One major criticism for these types of studies has been the potential for confounding by indication [50, 51]. While we were unable to collect clinical indication for all exams, we were able to obtain this information for a proportion of the exams to assess confounding by indication. In preliminary analyses, the most common indications appear to be related to craniosynostosis and trauma.

Our study provides a unique representation of the U.S. population insured by similar integrated health care systems, and a complete, population-based view of all residents of Ontario, Canada. Imaging exams performed external to the U.S. health systems could potentially introduce measurement error; however, outside claims for imaging services are routinely included in each U.S. health plan’s EHR and are thus trackable as part of the patient’s clinical care. In Ontario, given that health care is organized as a single-payer system, exams outside the system would be exceedingly rare. Finally, we did not have individual-level income data and relied on census-based measures.

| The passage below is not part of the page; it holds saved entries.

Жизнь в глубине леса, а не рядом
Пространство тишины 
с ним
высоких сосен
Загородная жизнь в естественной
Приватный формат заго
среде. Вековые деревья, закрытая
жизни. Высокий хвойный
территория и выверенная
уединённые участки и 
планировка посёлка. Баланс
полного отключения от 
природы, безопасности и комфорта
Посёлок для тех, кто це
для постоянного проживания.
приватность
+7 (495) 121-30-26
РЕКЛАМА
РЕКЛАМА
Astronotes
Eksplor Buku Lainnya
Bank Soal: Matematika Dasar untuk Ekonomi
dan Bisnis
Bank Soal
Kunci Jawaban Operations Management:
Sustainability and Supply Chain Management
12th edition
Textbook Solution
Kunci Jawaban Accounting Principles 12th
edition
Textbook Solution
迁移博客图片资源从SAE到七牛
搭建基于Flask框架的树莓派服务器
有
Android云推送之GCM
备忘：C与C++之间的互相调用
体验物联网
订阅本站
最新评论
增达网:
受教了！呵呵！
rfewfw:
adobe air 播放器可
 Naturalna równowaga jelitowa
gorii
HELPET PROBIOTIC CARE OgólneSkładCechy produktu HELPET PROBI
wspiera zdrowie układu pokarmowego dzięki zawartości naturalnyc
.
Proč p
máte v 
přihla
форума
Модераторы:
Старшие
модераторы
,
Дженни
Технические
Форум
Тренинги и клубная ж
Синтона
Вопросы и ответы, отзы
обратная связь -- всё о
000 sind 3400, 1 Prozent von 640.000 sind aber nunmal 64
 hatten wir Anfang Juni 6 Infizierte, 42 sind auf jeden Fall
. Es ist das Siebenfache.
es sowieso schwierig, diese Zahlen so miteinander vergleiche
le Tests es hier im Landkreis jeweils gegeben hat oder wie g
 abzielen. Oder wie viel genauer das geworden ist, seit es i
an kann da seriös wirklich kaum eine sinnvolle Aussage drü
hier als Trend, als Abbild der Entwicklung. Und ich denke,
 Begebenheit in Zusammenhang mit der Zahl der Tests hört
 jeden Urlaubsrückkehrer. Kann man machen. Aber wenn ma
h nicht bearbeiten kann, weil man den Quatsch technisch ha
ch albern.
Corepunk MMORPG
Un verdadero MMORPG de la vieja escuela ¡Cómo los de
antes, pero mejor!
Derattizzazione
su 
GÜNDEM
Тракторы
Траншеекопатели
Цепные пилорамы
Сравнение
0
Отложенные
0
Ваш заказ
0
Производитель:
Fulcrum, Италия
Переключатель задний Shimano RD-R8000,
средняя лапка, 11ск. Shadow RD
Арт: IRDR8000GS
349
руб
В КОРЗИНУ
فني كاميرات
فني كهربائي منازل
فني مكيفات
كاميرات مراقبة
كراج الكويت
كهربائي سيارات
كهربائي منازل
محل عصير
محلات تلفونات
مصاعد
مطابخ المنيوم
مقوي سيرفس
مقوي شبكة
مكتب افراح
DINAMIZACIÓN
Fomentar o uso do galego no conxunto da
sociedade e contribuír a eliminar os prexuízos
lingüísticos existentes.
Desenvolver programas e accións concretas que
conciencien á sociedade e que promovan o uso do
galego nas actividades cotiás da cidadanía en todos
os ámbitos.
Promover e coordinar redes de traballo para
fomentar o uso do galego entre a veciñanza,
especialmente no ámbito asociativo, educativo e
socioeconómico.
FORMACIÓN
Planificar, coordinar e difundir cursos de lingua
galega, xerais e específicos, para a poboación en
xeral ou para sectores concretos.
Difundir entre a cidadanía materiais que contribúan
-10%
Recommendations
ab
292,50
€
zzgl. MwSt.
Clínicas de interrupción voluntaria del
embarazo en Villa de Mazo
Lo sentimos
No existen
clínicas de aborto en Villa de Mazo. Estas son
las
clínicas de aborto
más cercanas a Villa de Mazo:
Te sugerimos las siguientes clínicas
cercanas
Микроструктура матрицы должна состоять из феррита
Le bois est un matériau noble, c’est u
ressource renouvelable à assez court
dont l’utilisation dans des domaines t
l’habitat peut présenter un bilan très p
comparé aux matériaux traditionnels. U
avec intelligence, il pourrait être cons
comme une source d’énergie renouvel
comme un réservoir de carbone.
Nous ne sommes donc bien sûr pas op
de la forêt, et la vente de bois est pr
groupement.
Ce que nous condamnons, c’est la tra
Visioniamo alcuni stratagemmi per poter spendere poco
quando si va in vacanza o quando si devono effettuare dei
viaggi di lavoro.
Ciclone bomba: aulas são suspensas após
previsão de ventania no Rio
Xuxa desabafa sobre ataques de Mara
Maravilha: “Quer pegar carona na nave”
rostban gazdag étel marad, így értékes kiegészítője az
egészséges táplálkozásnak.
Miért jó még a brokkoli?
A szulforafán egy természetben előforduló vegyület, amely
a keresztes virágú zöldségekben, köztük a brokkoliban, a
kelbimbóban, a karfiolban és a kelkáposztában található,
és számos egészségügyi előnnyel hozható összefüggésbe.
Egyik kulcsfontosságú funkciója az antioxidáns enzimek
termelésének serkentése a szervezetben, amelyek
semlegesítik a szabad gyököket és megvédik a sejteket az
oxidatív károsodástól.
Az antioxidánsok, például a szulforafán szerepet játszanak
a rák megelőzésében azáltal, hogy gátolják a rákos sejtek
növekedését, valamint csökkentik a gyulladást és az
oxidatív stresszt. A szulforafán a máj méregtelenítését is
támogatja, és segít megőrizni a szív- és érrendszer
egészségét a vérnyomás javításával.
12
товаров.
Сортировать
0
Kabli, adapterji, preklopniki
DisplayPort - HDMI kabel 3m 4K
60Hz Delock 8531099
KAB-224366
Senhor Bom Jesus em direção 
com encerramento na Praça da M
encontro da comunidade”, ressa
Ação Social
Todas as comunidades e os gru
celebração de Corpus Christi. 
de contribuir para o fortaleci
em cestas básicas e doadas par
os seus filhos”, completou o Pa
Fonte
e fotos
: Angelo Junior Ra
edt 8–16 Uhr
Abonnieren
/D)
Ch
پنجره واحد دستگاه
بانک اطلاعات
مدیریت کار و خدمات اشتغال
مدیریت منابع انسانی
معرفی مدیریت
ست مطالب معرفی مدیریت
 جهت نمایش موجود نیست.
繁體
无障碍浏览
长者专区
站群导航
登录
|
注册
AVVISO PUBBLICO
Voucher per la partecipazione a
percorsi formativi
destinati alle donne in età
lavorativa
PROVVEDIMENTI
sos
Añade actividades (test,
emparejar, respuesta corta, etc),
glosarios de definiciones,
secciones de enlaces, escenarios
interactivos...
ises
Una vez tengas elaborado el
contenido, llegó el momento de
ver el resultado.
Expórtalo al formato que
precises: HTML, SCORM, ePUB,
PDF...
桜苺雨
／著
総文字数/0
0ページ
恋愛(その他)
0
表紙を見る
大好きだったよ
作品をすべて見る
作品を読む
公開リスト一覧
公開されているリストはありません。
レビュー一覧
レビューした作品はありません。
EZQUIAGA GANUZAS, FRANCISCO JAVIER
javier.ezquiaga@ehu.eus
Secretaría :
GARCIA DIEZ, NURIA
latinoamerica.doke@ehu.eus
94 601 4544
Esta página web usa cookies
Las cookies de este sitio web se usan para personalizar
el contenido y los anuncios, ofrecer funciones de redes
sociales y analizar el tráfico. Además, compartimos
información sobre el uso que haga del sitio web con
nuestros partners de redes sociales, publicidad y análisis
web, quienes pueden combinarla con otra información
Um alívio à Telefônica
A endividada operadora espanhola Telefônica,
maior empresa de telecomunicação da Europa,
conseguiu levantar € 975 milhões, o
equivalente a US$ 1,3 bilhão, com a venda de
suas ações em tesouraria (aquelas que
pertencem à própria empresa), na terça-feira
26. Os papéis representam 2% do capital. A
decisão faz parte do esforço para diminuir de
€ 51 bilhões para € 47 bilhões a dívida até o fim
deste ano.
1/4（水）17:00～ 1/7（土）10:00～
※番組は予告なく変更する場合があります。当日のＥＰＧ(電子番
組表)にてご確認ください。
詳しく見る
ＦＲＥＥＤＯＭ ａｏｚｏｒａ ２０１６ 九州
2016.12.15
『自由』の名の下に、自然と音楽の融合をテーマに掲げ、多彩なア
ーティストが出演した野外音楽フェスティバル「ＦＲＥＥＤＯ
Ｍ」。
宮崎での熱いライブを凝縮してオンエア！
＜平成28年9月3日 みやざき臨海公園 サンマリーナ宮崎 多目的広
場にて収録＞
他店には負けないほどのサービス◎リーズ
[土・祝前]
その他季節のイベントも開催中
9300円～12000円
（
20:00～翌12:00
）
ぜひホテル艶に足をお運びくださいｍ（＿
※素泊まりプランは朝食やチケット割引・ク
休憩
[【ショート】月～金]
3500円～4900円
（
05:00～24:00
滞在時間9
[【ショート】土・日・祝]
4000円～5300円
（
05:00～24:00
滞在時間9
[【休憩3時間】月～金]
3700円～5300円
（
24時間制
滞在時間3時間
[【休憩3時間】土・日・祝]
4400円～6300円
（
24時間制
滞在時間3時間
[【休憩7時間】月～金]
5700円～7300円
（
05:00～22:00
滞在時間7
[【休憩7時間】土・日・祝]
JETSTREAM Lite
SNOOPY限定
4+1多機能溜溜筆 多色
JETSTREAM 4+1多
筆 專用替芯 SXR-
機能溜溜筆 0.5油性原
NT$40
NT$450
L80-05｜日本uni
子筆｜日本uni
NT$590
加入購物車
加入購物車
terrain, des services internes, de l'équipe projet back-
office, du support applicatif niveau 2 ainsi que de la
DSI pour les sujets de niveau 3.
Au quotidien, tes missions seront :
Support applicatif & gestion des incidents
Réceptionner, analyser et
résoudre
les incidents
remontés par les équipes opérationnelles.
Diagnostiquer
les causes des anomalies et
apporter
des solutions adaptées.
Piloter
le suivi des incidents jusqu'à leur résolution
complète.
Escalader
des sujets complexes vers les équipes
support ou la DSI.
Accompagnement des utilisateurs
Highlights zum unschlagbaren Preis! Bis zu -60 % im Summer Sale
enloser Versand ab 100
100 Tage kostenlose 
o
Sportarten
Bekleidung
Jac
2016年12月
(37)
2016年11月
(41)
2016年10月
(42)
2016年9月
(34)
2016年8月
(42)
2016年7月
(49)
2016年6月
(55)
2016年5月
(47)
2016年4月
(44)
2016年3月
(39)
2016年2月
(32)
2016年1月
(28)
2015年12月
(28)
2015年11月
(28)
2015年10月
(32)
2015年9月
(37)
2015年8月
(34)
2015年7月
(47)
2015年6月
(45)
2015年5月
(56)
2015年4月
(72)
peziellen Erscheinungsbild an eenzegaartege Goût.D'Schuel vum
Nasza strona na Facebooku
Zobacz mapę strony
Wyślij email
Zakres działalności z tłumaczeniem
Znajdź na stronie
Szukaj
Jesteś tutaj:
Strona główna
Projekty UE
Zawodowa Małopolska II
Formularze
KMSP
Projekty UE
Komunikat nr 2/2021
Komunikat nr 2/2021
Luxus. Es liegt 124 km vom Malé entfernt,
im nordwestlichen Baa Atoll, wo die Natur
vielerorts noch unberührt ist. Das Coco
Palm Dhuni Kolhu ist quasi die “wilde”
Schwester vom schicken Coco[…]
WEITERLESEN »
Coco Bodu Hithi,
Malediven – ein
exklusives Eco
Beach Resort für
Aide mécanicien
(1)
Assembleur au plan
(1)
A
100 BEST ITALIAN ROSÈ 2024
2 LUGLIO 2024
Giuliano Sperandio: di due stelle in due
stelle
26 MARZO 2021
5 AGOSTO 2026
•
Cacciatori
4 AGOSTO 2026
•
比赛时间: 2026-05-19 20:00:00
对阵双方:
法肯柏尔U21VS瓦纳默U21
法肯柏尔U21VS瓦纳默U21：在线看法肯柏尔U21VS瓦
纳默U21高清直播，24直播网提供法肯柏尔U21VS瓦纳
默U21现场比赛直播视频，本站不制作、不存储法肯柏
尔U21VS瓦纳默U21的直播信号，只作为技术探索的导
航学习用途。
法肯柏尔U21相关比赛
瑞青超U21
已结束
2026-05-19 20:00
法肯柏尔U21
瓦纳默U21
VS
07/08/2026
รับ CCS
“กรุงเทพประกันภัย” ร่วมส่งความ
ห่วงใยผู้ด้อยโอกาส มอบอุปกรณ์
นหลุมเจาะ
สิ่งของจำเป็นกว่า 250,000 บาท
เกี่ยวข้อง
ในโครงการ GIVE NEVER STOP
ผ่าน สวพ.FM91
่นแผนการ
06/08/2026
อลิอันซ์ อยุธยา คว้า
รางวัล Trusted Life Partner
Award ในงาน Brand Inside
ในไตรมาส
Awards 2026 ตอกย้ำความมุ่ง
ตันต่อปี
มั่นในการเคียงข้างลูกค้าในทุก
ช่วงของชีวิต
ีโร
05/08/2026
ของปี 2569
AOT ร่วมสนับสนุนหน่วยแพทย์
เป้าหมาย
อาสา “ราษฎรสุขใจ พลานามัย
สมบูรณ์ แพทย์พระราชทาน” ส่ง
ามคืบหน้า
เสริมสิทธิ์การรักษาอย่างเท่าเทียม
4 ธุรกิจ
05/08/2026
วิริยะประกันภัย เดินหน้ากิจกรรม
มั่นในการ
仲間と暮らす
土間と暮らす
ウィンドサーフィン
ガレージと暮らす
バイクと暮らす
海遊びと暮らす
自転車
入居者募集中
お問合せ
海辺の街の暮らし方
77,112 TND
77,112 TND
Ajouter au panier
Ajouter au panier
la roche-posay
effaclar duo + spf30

Future plans of the RIC Study

The primary RIC Study analyses on the association between radiation dose and risk of childhood cancers are forthcoming. Looking toward the future, we have established a rich resource of medical imaging data, radiation dose assessment methods, key covariates, childhood and adolescent cancer outcomes, and large patient cohorts on which to build ancillary research projects at relatively modest cost. Finally, our study is poised to bring further awareness surrounding the topic of medical imaging, its potential overuse or misuse, and its effects on population health.